**Texte extrait**:
----

Les mouvements qui réclament sa légalisation complète existent, eux, depuis le retour de la démocratie en 1983. Ils s’expriment d’abord au sein des sphères militantes, qui se rassemblent annuellement lors des Encuentros Nacionales de Mujeres (“Rassemblements Nationaux de Femmes”). En 2003, la dix-huitième édition de ces rendez-vous féministes marque un tournant dans le débat : l’objectif n’est plus de savoir si l’avortement devrait être légalisé, mais quelle stratégie construire pour obtenir sa légalisation. Cet événement massif est également l’occasion pour les féministes d’articuler leurs luttes : les premières militantes sont rejointes par des collectifs de grévistes, d’ouvrières et de chômeuses. Le mouvement s’enclenche. En 2005 naissait la campagne nationale pour le Droit à l’avortement légal, sûr et gratuit, qui parviendrait treize ans plus tard à faire approuver son projet par la chambre basse du Parlement et à convoquer les masses dans les rues.

Malgré l’élan, pourquoi cet échec ? Les regards extérieurs qui tentent de l’expliquer désignent souvent les mêmes coupables : une société conservatrice où la religion semble régner en maître, faisant obstacle au droit des femmes à disposer de leur corps. Cette analyse, appliquée à la va-vite à toute l’Amérique Latine, uniformise des réalités hétéroclites. Les revendications féministes en Argentine ne sont pas portées par une élite minoritaire et laïque, et l’échec législatif de leurs demandes est dû tout autant à leurs opposants qu’aux caractéristiques démographiques et institutionnelles du pays.

Un pays chrétien mais contrasté

N’en déplaise à la projection de Mercator, l’Argentine est un pays de 2,78 millions de km² pour 44,27 millions d’habitants: un territoire plus de quatre fois plus grand que celui de la France, pour une population qui parvient à peine aux deux-tiers des 67 millions de Français. Une grande partie de ce territoire est dépeuplé, résultat d’une histoire coloniale et d’un développement agricole qui ont favorisé la concentration de la richesse autour de la ville portuaire de Buenos Aires. Aujourd’hui, 38,9 % des habitants vivent aux alentours de la capitale.

----

**Matériel fourni**:
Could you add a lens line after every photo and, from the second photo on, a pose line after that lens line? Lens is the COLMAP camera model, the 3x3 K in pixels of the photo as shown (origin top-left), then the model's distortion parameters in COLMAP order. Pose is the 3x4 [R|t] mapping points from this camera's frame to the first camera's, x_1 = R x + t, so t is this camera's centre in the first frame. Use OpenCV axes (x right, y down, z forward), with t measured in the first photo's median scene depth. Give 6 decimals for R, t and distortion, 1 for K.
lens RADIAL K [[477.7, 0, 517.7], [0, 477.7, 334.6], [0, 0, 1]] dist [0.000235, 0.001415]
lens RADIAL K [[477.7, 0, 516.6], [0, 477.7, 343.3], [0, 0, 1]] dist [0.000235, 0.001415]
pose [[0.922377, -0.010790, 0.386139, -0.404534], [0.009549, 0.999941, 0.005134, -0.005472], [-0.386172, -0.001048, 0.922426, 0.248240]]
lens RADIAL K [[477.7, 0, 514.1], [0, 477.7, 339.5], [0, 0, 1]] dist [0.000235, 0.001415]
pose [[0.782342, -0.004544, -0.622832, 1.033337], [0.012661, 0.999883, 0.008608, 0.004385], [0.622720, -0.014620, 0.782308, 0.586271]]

----

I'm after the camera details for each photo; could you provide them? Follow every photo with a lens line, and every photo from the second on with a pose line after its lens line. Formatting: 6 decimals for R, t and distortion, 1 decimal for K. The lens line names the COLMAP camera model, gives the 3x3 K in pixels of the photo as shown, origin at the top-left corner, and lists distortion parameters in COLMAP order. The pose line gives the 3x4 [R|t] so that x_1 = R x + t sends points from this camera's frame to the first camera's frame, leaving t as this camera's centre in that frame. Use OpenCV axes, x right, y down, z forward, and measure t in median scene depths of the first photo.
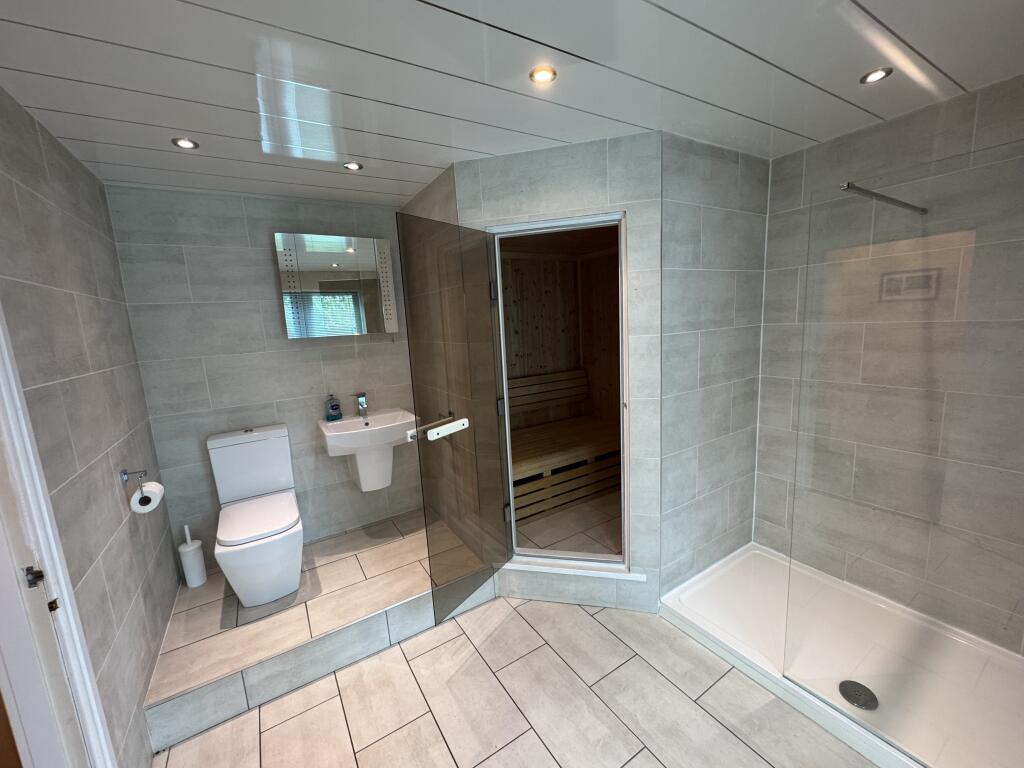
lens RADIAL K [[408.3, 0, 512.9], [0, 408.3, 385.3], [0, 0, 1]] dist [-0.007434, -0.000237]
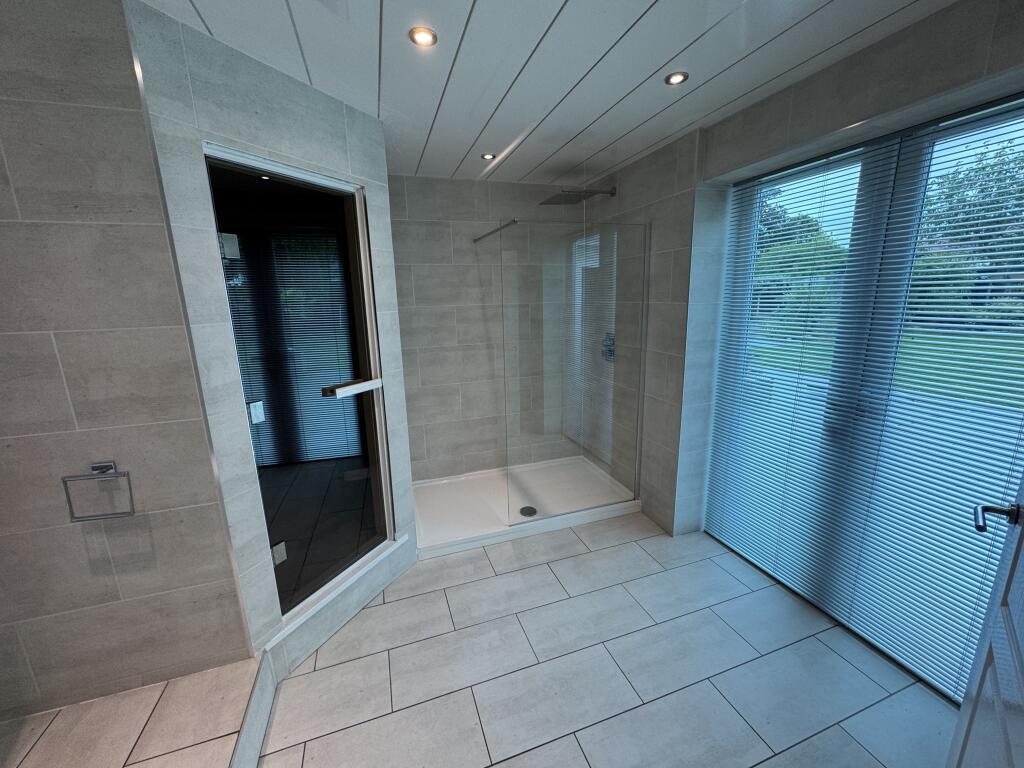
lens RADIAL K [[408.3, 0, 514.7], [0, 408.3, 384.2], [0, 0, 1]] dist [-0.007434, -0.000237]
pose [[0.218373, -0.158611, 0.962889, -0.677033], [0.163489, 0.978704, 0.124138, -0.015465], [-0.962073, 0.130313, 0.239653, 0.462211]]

----

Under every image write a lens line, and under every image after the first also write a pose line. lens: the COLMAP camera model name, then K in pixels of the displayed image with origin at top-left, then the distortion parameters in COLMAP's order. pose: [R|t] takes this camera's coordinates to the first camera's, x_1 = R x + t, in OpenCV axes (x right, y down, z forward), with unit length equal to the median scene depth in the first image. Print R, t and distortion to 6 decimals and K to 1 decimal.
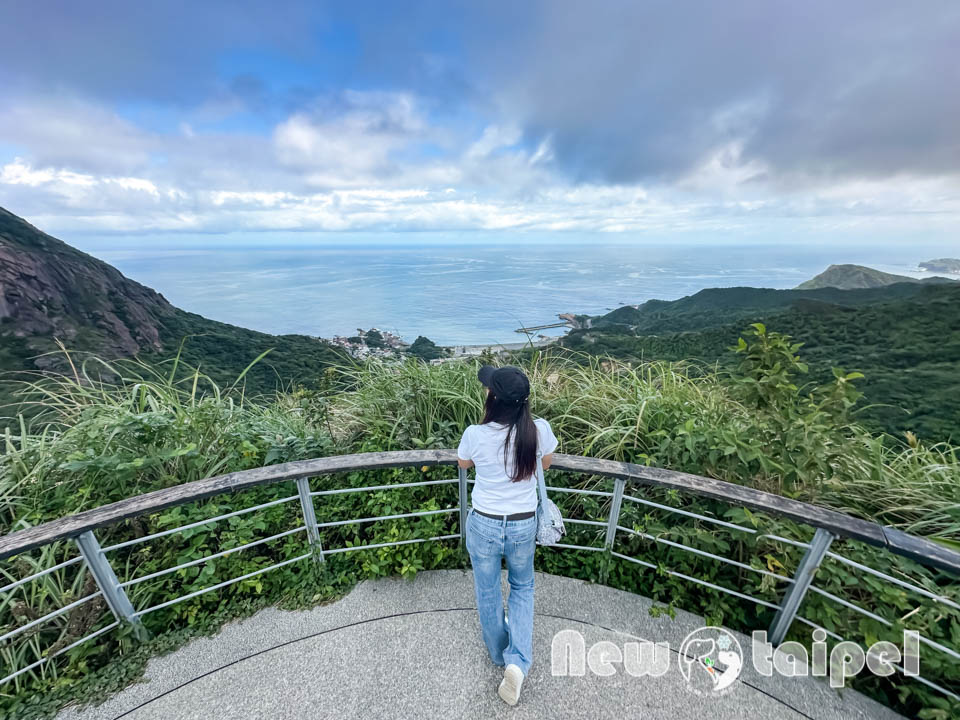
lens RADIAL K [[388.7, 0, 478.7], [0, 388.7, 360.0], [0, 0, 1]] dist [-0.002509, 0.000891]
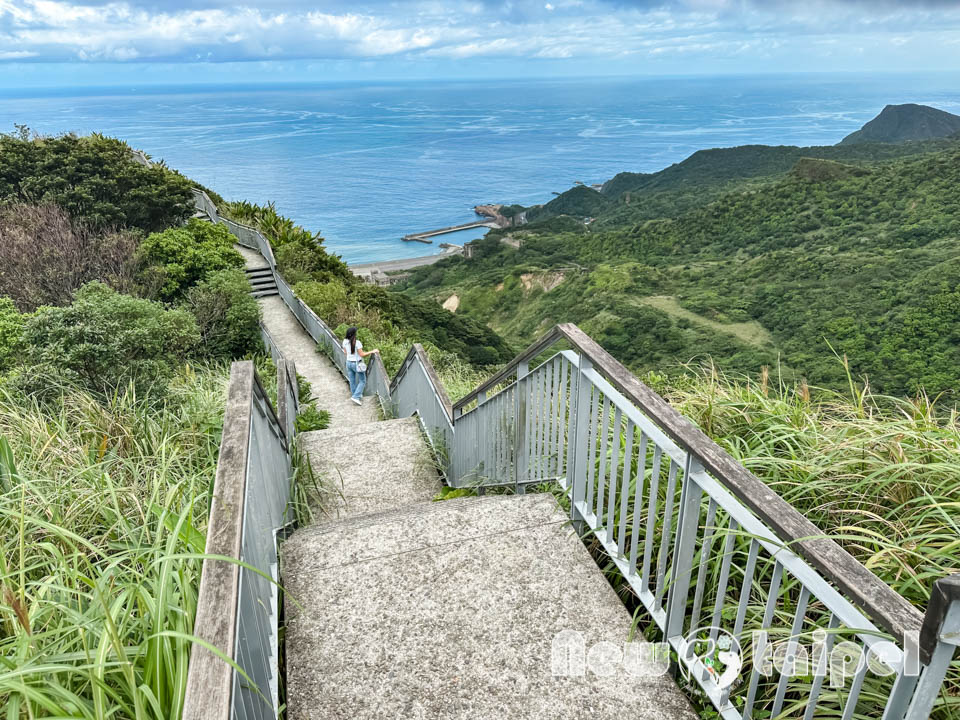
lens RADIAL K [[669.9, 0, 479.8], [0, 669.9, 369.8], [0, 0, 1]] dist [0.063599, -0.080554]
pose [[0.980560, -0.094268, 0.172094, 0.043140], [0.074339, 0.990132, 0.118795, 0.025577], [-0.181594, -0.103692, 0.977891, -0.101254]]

----

**Consigne de l'exercice**:
Reprenez le texte sur la lutte pour la légalisation de l'avortement en Argentine en poursuivant après sa dernière phrase. Les enregistrements n'interviennent en rien dans ce travail.

**Réponse ci-dessous**:
Ces contrastes s’étendent jusqu’aux croyances. Dans leur ensemble, 88% des Argentins se déclarent religieux, dont 76,5% de catholiques et 9% d’évangélistes. Pourtant, 20% des habitants de la province de Buenos Aires n’ont pas de religion. Le Nord-Ouest, aux antipodes, est catholique à 91,7%, tandis que 21,6% du Sud est évangéliste. L’appartenance religieuse prend également des formes moins intenses en milieu urbain, où les trois-quarts des fidèles déclarent se rendre peu ou jamais dans les lieux de culte. Des enquêtes récentes semblent également indiquer que même parmi les croyants, le soutien pour la légalisation est majoritaire dans la capitale. 

Un système législatif biaisé

C’est alors qu’entre en jeu l’organisation institutionnelle du pouvoir législatif, influençant l’échec du projet à son arrivée au Sénat. L’Argentine possède un système bicaméral, au sein duquel le nombre de députés attribué à chaque ensemble électoral est proportionnel à sa population, et le nombre de sénateurs est fixé à trois par province. Par conséquent, la région de Buenos Aires ne peut élire que six sénateurs sur un total 72, tandis qu’elle élit 95 des 257 députés nationaux. Le Sénat, dont l’organisation était pensée comme un contrepoint au poids de la capitale, a rempli son rôle. Les provinces pour lesquelles la majorité des sénateurs a voté favorablement à la loi représentent 63,3% de la population nationale, tandis que les provinces opposées concentrent seulement 28,8% des habitants du pays. Pourtant, le projet de légalisation a reçu 38 voix défavorables pour 31 le soutenant.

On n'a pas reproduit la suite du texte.